[Start of section]

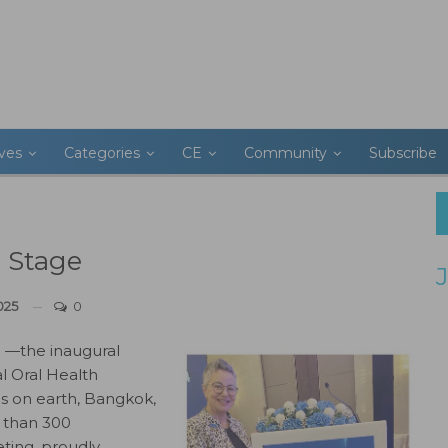
ives
Categories
CE
Community
Subscribe
 Stage
025
0
 —the inaugural
l Oral Health
es on earth, Bangkok,
e than 300
eting, proudly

[End of section]

EXERCISE OBJECTIVE: The records above should be duplicated exactly, with none of their pictures kept.

SOLVED EXERCISE:
ives
Categories
CE
Community
Subscribe
 Stage
025
0
 —the inaugural
l Oral Health
es on earth, Bangkok,
e than 300
eting, proudly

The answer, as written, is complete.